Applying the Pareto 80/20 optimisation rule to compliance allows Robust Design to focus and increase the efficiency of procedures and to provide a competitive advantage.
The trick with Robust Design is to eliminate the costly iterations and thus make designs right the first time. Robust Design relies on the philosophy that optimisation in design is the next evolutionary step within engineering.
Robust Design (the basis for the Six Theta toolbox by Valcon) thus represents a major opportunity for industrial development companies to shorten the ramp-up time for R&D processes and create a more robust end result by simplifying the designs, cutting off superfluous interfaces, making the designs more tolerant towards over-constraints, which usually force tighter tolerances that are expensive to achieve.
According to Niels-Aage Hansen, Chief Engineer of Novo Nordisk, the definition of Robust Design is: “A design that is less sensitive to variation and that will therefore sustainably meet requirements. Working with Robust Design means optimising the design by systematic assessment and calculations as opposed to the use of trial and error. The robustness KPIs are leading indicators for quality of the mechanical design.”
The industry has perfected standardised products via Six Sigma®. However, Robust Design represents a blind spot in the industry, and by making initial rough calculations on designs, it is possible to reach an even higher level of predictability. This saves precious time on detailing the designing, testing and prototyping necessary to reach Sig Sigma® compliance.
Thus, it is a far more efficient process for allocating the same resources to innovation and meeting the high demands of punctuality when releasing new products.
During the 18 months required for implementation, Novo Nordisk was shown to be the type of organisation ready for the necessary change in mindset that Valcon wished to implement. Valcon wanted a change of culture in design methods, and as the design changes were implemented throughout the organisation from R&D to QA, these methods succeeded. The new design paradigm meant that engineers had to adapt to making rough calculations on designs before settling on one in particular. They also had to identify and eliminate ‘design waste’, and production had to adjust to the new design.
“To support and decide that Robust Design should be mandatory in Novo Nordisk Device R&D required an intense dialogue and training of our highly skilled engineers and production employees. The evident benefits of the Robust Design process carry a huge benefit for our manufacturing economy and improved patient experience in the long term.” – Kenneth Strømdahl, senior vice president of Device R&D, Novo Nordisk.

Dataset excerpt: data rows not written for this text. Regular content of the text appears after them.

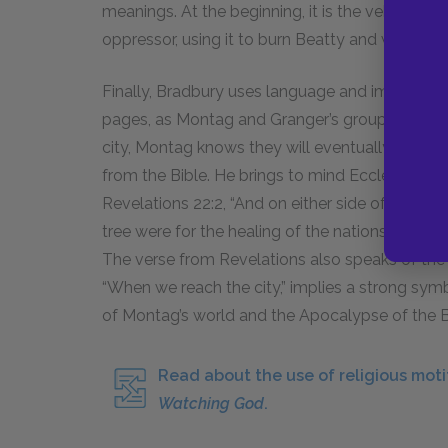
meanings. At the beginning, it is the vehicle of 
oppressor, using it to burn Beatty and win his 
Finally, Bradbury uses language and imagery fro
pages, as Montag and Granger’s group walk upri
city, Montag knows they will eventually talk, 
from the Bible. He brings to mind Ecclesiastes
Revelations
22:2
, “And on either side of the river
tree were for the healing of the nations,” which
The verse from Revelations also speaks of the h
“When we reach the city,” implies a strong sy
of Montag’s world and the Apocalypse of the B
Read about the use of religious moti
Watching God
.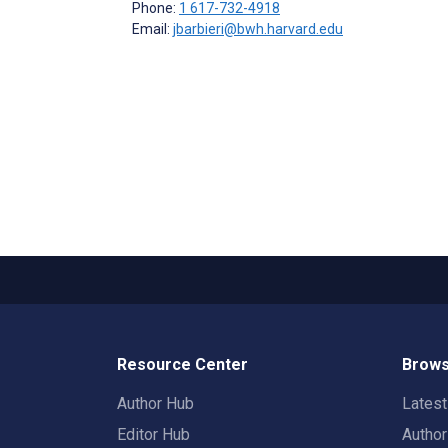
Phone:
1 617-732-4918
Email:
jbarbieri@bwh.harvard.edu
Resource Center
Brows
Author Hub
Lates
Editor Hub
Autho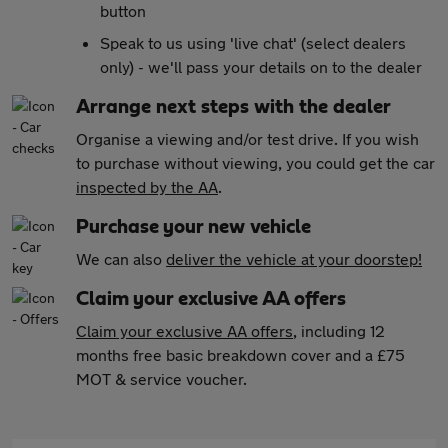
button
Speak to us using 'live chat' (select dealers
only) - we'll pass your details on to the dealer
Arrange next steps with the dealer
Organise a viewing and/or test drive. If you wish
to purchase without viewing, you could get the car
inspected by the AA
.
Purchase your new vehicle
We can also
deliver the vehicle at your doorstep!
Claim your exclusive AA offers
Claim your exclusive AA offers
, including 12
months free basic breakdown cover and a £75
MOT & service voucher.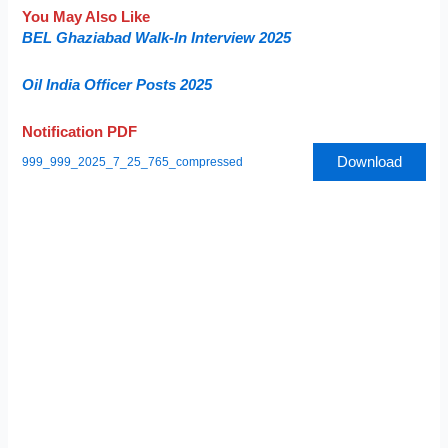
You May Also Like
BEL Ghaziabad Walk-In Interview 2025
Oil India Officer Posts 2025
Notification PDF
Download
999_999_2025_7_25_765_compressed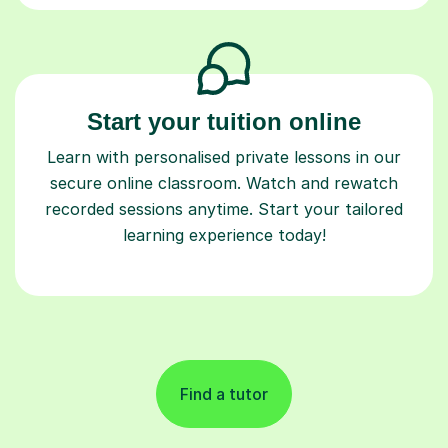
Start your tuition online
Learn with personalised private lessons in our
secure online classroom. Watch and rewatch
recorded sessions anytime. Start your tailored
learning experience today!
Find a tutor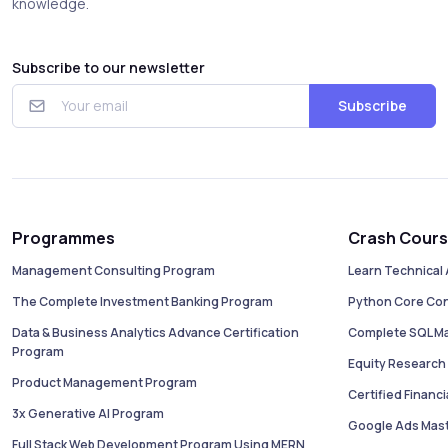
knowledge.
Subscribe to our newsletter
Subscribe
Programmes
Crash Cour
Management Consulting Program
Learn Technical 
The Complete Investment Banking Program
Python Core Co
Data & Business Analytics Advance Certification
Complete SQL M
Program
Equity Research 
Product Management Program
Certified Financ
3x Generative AI Program
Google Ads Mas
Full Stack Web Development Program Using MERN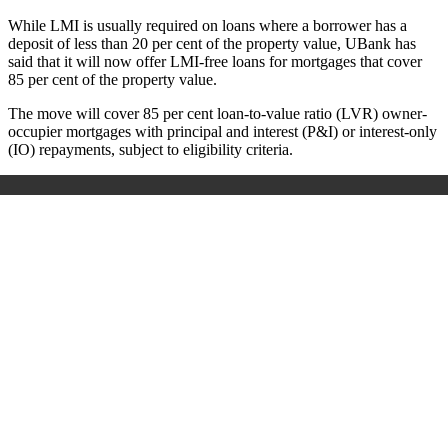
While LMI is usually required on loans where a borrower has a
deposit of less than 20 per cent of the property value, UBank has
said that it will now offer LMI-free loans for mortgages that cover
85 per cent of the property value.
The move will cover 85 per cent loan-to-value ratio (LVR) owner-
occupier mortgages with principal and interest (P&I) or interest-only
(IO) repayments, subject to eligibility criteria.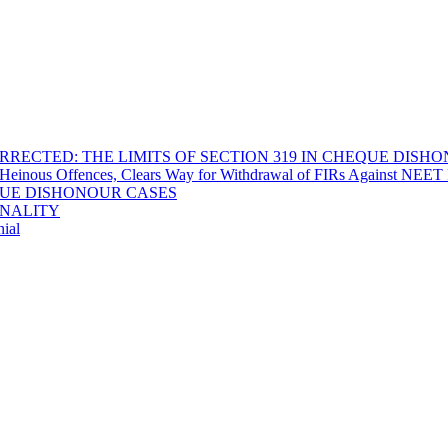
RECTED: THE LIMITS OF SECTION 319 IN CHEQUE DISH
Heinous Offences, Clears Way for Withdrawal of FIRs Against NEET P
EQUE DISHONOUR CASES
INALITY
ial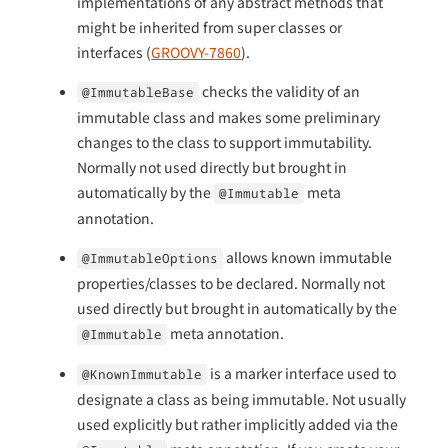
implementations of any abstract methods that
might be inherited from super classes or
interfaces (
GROOVY-7860
).
checks the validity of an
@ImmutableBase
immutable class and makes some preliminary
changes to the class to support immutability.
Normally not used directly but brought in
automatically by the
meta
@Immutable
annotation.
allows known immutable
@ImmutableOptions
properties/classes to be declared. Normally not
used directly but brought in automatically by the
meta annotation.
@Immutable
is a marker interface used to
@KnownImmutable
designate a class as being immutable. Not usually
used explicitly but rather implicitly added via the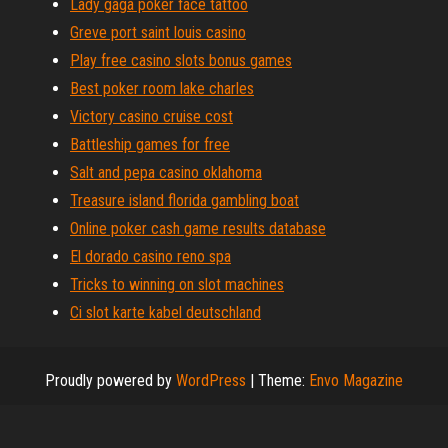
Lady gaga poker face tattoo
Greve port saint louis casino
Play free casino slots bonus games
Best poker room lake charles
Victory casino cruise cost
Battleship games for free
Salt and pepa casino oklahoma
Treasure island florida gambling boat
Online poker cash game results database
El dorado casino reno spa
Tricks to winning on slot machines
Ci slot karte kabel deutschland
Proudly powered by
WordPress
|
Theme:
Envo Magazine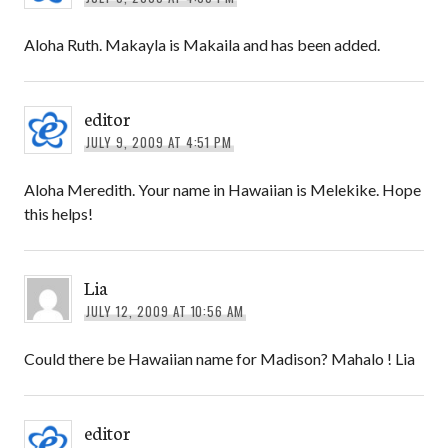
Aloha Ruth. Makayla is Makaila and has been added.
editor
JULY 9, 2009 AT 4:51 PM
Aloha Meredith. Your name in Hawaiian is Melekike. Hope
this helps!
Lia
JULY 12, 2009 AT 10:56 AM
Could there be Hawaiian name for Madison? Mahalo ! Lia
editor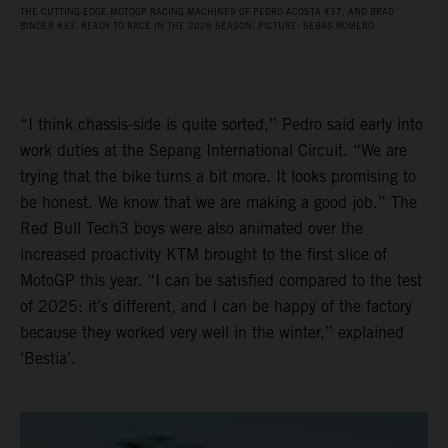
THE CUTTING-EDGE MOTOGP RACING MACHINES OF PEDRO ACOSTA #37, AND BRAD
BINDER #33, READY TO RACE IN THE 2026 SEASON. PICTURE: SEBAS ROMERO
“I think chassis-side is quite sorted,” Pedro said early into
work duties at the Sepang International Circuit. “We are
trying that the bike turns a bit more. It looks promising to
be honest. We know that we are making a good job.” The
Red Bull Tech3 boys were also animated over the
increased proactivity KTM brought to the first slice of
MotoGP this year. “I can be satisfied compared to the test
of 2025: it’s different, and I can be happy of the factory
because they worked very well in the winter,” explained
‘Bestia’.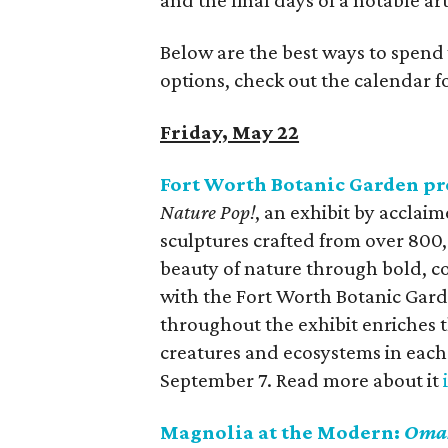
and the final days of a notable art
Below are the best ways to spend
options, check out the calendar 
Friday, May 22
Fort Worth Botanic Garden pr
Nature Pop!
, an exhibit by acclai
sculptures crafted from over 800
beauty of nature through bold, col
with the Fort Worth Botanic Gard
throughout the exhibit enriches t
creatures and ecosystems in each 
September 7. Read more about it
Magnolia at the Modern:
Oma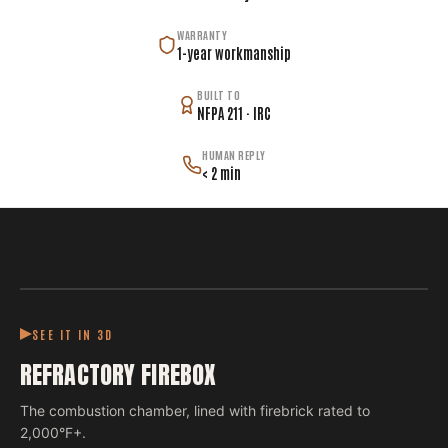
WARRANTY
1-year workmanship
BUILT TO
NFPA 211 · IRC
HUMAN REPLY
< 2 min
SEE IT IN 3D
REFRACTORY FIREBOX
The combustion chamber, lined with firebrick rated to
2,000°F+.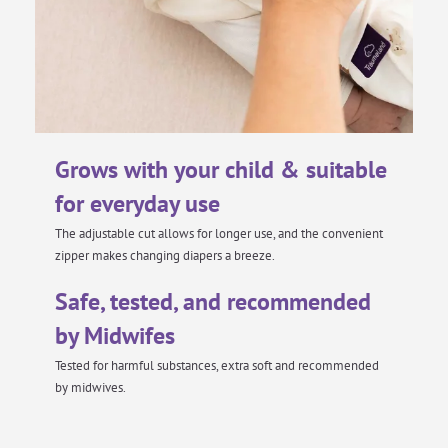
Grows with your child & suitable
for everyday use
The adjustable cut allows for longer use, and the convenient
zipper makes changing diapers a breeze.
Safe, tested, and recommended
by Midwifes
Tested for harmful substances, extra soft and recommended
by midwives.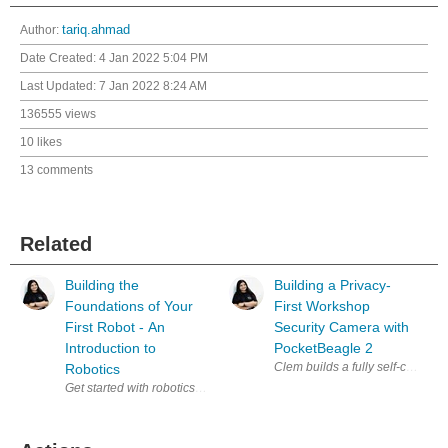
Author:
tariq.ahmad
Date Created:
4 Jan 2022 5:04 PM
Last Updated:
7 Jan 2022 8:24 AM
136555 views
10 likes
13 comments
Related
Building the
Building a Privacy-
Foundations of Your
First Workshop
First Robot - An
Security Camera with
Introduction to
PocketBeagle 2
Clem builds a fully self-contai
Robotics
Get started with robotics alongside Miloš Rašić in this practical intro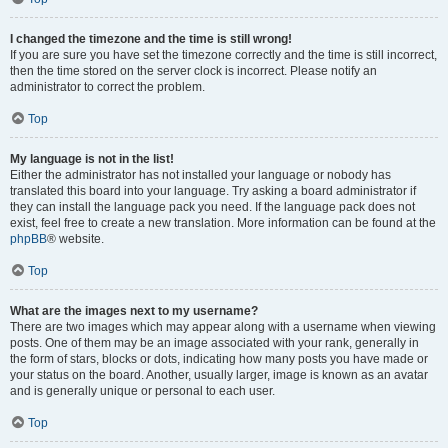
I changed the timezone and the time is still wrong!
If you are sure you have set the timezone correctly and the time is still incorrect,
then the time stored on the server clock is incorrect. Please notify an
administrator to correct the problem.
Top
My language is not in the list!
Either the administrator has not installed your language or nobody has
translated this board into your language. Try asking a board administrator if
they can install the language pack you need. If the language pack does not
exist, feel free to create a new translation. More information can be found at the
phpBB
® website.
Top
What are the images next to my username?
There are two images which may appear along with a username when viewing
posts. One of them may be an image associated with your rank, generally in
the form of stars, blocks or dots, indicating how many posts you have made or
your status on the board. Another, usually larger, image is known as an avatar
and is generally unique or personal to each user.
Top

When analysing non-compliant products, Valcon’s engineers usually find approximately fifteen weaknesses per component in any given design. By being proactive about implementing the new design, companies can focus their resources on generating new products that put them in a superior competitive position instead of wrestling with complications from high tolerance-demanding designs that have already exceeded budgets.
With globalisation comes an increased demand for ambidexterity and agility, and industries are forced to seek out new paths in order to uphold a competitive position in an environment that keeps pressuring prices down. One possible path is to lower costs by moving production to low-cost countries while meeting the high compliance demands in production. Another path is to simply be smarter about the design.